Job item
Output each record below exactly as it stands, leaving out the pictures.

══════

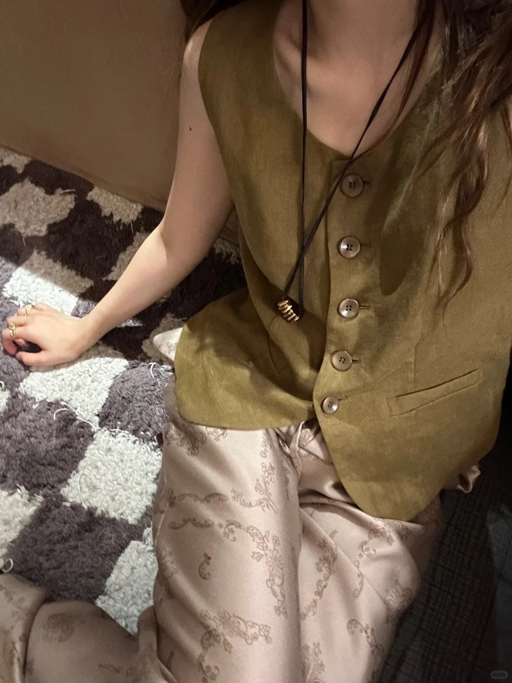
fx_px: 592
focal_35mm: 30
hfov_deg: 46.8
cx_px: 256
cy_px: 342
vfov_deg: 60.0
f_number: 1.9
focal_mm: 2.69
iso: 500
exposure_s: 1/20
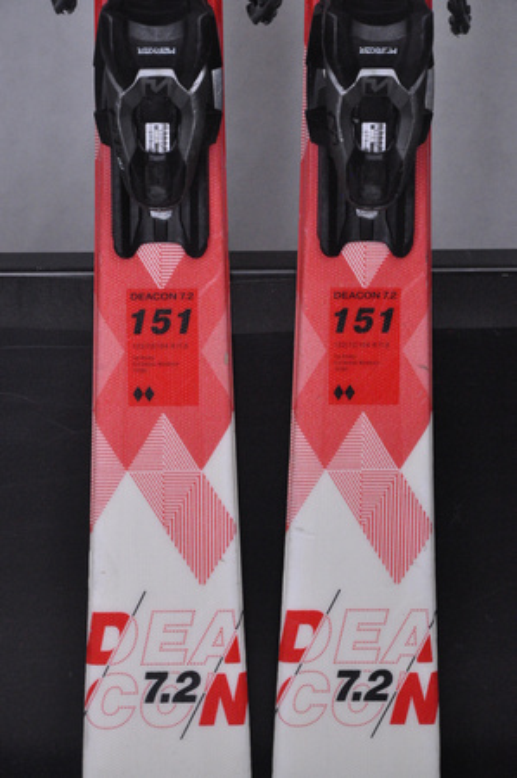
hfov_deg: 10.1
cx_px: 258
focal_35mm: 135
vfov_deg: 15.2
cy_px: 389
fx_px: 2915
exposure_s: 1/125
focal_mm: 90
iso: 3200
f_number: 9.5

══════

Task solution
fx_px: 592
focal_35mm: 30
hfov_deg: 46.8
cx_px: 256
cy_px: 342
vfov_deg: 60.0
f_number: 1.9
focal_mm: 2.69
iso: 500
exposure_s: 1/20
hfov_deg: 10.1
cx_px: 258
focal_35mm: 135
vfov_deg: 15.2
cy_px: 389
fx_px: 2915
exposure_s: 1/125
focal_mm: 90
iso: 3200
f_number: 9.5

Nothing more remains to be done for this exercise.